THE RECORDS section start
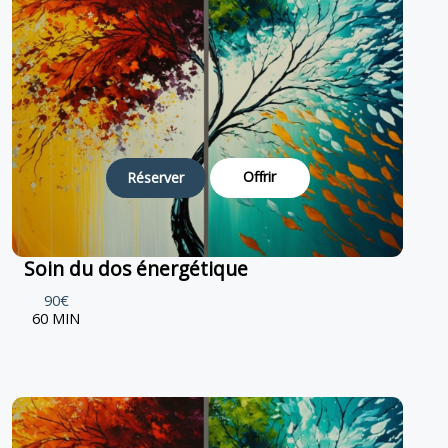
Offrir
Réserver
Soin du dos énergétique
90€
60 MIN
THE RECORDS section end
ABOUT THIS EXERCISE:
The answer must consist of the entries above, reproduced word for word, without any pictures.

ANSWER SPACE:
Offrir
Réserver
Soin du dos énergétique
90€
60 MIN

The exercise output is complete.